(What to work on):
- A) Copy the forum thread on dyed rubies from "At any rate, I" to "a new thread.", renaming "reputation" as "good name".
- B) Using the forum thread on dyed rubies, decide whether each statement agrees with it: (i) The strand of rubies was bought at a wholesale gem & lapidary show. (ii) The clasp bought to finish the piece was sterling silver. (iii) One reply says its writer buys only from American Gem Trade Association members.

Dyed rubies discovered!

Hi all,

Several years ago at a wholesale gem & lapidary show I purchased my
very first strand of what were for me higher end beads… a lovely
set of faceted graduated flat oval rubies. I purchased enough small
18k gold granulated beads and an 18k gold clasp to restring and
complete the piece. With my usual mark-up, this piece is through the
roof when compared to most of my other inventory; but I always
thought it seemed to elevate my things to another level. Most people
can’t believe they are looking at and touching rubies when they
encounter it. It always excites comment. However, a few months ago I
had an occasion to wear them for the first time and discovered that
they’re dyed. I was angry and disappointed. I’d purchased other
strands of rubies since first purchasing this dyed strand and have
discovered no similar treatment on them. I now feel I need to lower
the price of the piece as a result. More than my feeling the need to
do this, I’m disappointed that I wasn’t alerted to this treatment
when I purchased the strand. Perhaps it was my neglect for not
asking. But I guess what I’m looking for is what to do now. Is there
some safe way to remove excess dye from the strand? What concerns me
is actually selling it and having someone come back to me with the
reality that the strand left a red streak on someone’s expensive
cashmere sweater. Not having any experience with rubies prior to this
purchase, I had no idea they would be treated. I’ve had gorgeous blue
chaceldony fade away to clear and have learned to ask when purchasing
those strands, one of my favorite stones. But they’re usually heat
treated. The only other dyed items I’ve encountered are pearls
(which have never bled onto clothing… at least not that I’ve
encountered) and coral. Any suggestions or techniques for cleaning
them up a bit??

As usual, your advice and assistance are greatly appreciated!

Karan

I hadn’t heard of dyed rubies before. I wonder if they are something
else?

At any rate, I don’t believe its a good idea to sell them at all.
Reduced price or not, your trepidation about ruining a cashmere
sweater should prevail. But what you would really ruin is your
reputation. Cheaper in the long run to eat it, sorry to say.

Which gives me an idea for a new thread.

And this is why I only buy from American Gem Trade Association
members. They are obligated to disclose treatments. Personally I
would go back to the dealer and tell them you want your money back
(even if it was a few years ago). If you don’t do that then you
absolutely have to reveal that they are dyed to any purchasers. You
could leave the price the same but they probably aren’t really worth
that much if the color is due to a dye being used. I can’t help you
with the issue of removing the dye, but then it may be that they have
no color at all if you can actually do it. If you can’t bring
yourself to go back to the dealer with the problem, I’d chalk it up
to experience, remove the gold and put it on something else and give
them to kids as presents.

(Data lines)
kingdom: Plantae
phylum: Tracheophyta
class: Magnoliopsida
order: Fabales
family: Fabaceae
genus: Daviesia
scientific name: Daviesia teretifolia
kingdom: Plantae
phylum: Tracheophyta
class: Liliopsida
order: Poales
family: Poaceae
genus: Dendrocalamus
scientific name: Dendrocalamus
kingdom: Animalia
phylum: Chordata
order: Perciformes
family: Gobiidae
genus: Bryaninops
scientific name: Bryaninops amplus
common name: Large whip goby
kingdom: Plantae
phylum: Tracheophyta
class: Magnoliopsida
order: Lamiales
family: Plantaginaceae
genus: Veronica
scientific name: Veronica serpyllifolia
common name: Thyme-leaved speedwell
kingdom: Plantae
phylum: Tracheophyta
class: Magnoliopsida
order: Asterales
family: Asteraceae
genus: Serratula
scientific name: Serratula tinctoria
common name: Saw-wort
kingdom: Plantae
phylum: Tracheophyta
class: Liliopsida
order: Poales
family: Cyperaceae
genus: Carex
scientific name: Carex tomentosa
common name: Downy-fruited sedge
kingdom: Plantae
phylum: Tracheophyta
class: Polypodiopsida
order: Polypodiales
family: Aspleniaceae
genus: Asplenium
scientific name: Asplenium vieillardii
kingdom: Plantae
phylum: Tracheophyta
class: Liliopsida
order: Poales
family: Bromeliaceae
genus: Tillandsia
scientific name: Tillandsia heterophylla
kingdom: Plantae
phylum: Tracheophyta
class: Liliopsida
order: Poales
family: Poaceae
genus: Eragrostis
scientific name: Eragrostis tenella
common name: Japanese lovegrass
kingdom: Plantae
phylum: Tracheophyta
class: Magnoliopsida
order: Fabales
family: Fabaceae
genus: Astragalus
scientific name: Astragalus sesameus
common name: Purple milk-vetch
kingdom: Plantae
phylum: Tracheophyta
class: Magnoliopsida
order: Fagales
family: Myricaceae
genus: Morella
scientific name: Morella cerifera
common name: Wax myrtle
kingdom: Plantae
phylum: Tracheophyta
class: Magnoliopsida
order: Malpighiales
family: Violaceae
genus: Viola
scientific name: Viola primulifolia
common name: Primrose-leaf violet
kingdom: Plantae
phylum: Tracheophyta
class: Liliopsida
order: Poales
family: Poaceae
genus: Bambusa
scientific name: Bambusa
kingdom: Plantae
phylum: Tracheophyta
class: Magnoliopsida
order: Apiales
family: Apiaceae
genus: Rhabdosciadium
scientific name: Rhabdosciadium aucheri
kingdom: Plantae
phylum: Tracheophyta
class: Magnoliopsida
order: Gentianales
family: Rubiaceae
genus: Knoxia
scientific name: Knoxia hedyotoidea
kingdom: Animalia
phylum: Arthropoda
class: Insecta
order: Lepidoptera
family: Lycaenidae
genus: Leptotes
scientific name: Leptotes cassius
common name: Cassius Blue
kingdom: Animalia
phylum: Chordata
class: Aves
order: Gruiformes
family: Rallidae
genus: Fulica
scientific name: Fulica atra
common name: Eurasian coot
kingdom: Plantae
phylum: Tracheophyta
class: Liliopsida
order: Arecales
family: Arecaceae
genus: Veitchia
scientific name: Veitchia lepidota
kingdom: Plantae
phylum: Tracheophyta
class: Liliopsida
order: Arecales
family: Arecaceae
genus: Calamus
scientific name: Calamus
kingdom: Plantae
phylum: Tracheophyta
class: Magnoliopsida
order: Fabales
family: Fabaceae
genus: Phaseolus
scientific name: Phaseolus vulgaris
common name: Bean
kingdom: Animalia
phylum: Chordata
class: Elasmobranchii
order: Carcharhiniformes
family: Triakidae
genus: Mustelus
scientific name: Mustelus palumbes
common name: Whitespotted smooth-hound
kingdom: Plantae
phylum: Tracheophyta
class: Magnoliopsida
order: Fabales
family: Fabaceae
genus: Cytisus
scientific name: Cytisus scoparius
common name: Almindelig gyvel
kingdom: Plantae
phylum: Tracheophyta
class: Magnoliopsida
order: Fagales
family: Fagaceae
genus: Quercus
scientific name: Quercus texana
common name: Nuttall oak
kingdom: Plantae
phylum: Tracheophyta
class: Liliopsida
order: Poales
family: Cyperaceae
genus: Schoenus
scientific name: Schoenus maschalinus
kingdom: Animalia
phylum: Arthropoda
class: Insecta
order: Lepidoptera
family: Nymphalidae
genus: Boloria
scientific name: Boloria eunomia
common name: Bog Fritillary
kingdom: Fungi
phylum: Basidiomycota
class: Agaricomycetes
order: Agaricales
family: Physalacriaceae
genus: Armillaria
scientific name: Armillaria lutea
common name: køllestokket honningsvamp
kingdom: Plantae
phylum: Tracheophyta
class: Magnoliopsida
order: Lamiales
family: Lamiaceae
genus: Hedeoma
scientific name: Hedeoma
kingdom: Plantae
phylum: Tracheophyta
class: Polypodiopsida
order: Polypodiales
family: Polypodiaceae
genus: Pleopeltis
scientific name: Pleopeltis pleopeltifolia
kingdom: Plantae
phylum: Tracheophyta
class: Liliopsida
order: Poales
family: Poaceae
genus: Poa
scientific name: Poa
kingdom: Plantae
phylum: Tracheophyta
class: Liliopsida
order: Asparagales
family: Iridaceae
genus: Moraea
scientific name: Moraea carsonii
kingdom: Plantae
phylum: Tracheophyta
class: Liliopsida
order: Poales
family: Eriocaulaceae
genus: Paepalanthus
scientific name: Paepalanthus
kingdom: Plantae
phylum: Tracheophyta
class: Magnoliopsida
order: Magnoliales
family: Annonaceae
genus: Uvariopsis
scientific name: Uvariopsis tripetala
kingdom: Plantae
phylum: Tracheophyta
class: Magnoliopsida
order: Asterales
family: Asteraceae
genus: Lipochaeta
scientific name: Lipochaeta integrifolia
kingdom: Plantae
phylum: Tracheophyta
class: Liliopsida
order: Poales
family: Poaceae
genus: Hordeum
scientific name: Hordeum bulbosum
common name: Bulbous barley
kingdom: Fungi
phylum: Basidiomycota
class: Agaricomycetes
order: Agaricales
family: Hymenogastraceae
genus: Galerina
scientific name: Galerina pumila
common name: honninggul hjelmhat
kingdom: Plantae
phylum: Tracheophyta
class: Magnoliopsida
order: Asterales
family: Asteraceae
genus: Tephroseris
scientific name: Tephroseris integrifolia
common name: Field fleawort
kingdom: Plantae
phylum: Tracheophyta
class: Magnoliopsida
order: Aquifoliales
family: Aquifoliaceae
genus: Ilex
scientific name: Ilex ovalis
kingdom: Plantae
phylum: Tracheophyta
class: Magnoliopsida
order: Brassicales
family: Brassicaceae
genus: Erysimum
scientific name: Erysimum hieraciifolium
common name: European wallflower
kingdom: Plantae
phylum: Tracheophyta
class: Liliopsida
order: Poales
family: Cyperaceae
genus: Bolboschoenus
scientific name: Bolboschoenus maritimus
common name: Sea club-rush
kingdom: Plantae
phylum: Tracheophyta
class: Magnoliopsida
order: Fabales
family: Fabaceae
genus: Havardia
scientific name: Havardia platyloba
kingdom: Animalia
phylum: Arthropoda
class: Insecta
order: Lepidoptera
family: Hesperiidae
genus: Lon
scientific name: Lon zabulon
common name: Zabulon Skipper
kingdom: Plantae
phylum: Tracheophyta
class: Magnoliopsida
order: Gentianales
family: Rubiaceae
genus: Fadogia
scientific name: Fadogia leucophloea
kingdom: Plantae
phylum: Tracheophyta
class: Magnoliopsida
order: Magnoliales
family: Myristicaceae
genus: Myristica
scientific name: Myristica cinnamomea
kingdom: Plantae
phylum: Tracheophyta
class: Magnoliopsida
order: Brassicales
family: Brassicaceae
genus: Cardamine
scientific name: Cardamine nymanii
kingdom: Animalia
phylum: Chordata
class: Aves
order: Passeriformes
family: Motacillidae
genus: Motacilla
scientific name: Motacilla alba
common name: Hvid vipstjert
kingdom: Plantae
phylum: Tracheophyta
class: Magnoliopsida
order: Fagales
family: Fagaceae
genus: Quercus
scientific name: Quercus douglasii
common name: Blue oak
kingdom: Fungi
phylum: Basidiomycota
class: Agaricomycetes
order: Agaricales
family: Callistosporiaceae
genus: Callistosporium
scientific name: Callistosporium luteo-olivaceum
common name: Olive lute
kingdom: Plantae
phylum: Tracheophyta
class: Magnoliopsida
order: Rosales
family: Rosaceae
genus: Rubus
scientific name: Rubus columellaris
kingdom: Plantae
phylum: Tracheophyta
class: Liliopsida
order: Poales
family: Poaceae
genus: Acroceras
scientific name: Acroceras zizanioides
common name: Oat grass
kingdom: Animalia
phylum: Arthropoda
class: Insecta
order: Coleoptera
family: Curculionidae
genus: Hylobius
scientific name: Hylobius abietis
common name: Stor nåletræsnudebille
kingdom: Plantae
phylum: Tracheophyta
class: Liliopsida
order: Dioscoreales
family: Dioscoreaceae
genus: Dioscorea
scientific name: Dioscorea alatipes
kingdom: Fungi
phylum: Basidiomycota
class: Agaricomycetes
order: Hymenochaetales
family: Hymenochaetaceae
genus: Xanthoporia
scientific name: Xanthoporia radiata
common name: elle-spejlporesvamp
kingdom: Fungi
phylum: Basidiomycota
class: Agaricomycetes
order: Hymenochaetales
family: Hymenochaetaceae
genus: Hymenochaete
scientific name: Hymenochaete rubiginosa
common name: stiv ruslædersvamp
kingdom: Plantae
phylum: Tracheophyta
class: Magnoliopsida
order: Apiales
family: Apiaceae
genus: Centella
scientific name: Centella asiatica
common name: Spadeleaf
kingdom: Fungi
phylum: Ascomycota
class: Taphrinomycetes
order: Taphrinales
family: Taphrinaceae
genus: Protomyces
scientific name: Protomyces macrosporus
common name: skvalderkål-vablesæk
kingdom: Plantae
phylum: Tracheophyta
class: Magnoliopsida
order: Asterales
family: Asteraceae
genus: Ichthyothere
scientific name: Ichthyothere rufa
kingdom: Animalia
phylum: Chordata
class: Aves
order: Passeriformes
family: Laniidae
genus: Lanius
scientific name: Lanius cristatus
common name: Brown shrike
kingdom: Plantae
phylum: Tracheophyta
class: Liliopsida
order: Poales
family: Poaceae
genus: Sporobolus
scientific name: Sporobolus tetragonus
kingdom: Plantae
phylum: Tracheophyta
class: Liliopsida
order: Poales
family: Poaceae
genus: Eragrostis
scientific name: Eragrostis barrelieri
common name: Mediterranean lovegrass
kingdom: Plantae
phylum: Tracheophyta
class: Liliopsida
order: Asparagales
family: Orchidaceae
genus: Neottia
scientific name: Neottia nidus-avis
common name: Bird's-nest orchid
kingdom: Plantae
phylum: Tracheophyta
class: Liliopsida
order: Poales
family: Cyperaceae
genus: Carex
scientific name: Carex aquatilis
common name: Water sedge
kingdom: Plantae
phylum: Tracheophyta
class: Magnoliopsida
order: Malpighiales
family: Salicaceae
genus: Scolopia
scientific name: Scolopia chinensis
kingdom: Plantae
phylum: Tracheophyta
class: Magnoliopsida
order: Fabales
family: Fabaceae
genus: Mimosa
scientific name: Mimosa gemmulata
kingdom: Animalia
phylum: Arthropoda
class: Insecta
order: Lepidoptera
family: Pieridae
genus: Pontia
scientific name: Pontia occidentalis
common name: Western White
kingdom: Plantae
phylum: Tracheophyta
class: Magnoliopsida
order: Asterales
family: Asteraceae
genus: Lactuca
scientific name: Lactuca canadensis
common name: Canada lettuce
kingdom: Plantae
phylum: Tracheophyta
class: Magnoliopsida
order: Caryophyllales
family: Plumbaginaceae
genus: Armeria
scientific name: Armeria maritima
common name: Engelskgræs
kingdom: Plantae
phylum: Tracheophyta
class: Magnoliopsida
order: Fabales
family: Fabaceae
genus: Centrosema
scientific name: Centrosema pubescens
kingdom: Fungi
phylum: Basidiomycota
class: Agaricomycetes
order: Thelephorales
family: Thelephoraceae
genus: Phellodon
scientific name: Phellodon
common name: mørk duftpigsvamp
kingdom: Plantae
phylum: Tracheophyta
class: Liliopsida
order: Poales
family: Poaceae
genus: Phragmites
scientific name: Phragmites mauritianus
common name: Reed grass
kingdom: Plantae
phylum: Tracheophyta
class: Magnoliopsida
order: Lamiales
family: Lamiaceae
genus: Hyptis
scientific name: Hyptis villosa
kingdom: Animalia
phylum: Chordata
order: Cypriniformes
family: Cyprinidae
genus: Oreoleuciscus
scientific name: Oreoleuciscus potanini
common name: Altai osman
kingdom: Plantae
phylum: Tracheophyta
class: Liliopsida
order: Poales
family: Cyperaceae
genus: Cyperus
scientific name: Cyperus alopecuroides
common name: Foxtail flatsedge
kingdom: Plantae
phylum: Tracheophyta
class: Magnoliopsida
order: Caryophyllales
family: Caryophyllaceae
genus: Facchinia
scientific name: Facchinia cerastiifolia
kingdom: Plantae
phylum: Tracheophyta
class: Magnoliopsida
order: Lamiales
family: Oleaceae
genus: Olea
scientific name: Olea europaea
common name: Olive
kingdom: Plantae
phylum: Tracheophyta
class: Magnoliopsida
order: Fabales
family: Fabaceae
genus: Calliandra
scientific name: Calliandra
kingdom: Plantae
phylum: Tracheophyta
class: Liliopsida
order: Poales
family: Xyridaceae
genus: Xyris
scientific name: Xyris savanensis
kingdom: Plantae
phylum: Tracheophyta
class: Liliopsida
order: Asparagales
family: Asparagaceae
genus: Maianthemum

(Full answers):
- A)
At any rate, I don’t believe its a good idea to sell them at all.
Reduced price or not, your trepidation about ruining a cashmere
sweater should prevail. But what you would really ruin is your
good name. Cheaper in the long run to eat it, sorry to say.

Which gives me an idea for a new thread.

- B)
(i) Yes: "Several years ago at a wholesale gem & lapidary show I purchased my very first strand"
(ii) No: "an 18k gold clasp to restring and complete the piece"
(iii) Yes: "this is why I only buy from American Gem Trade Association members"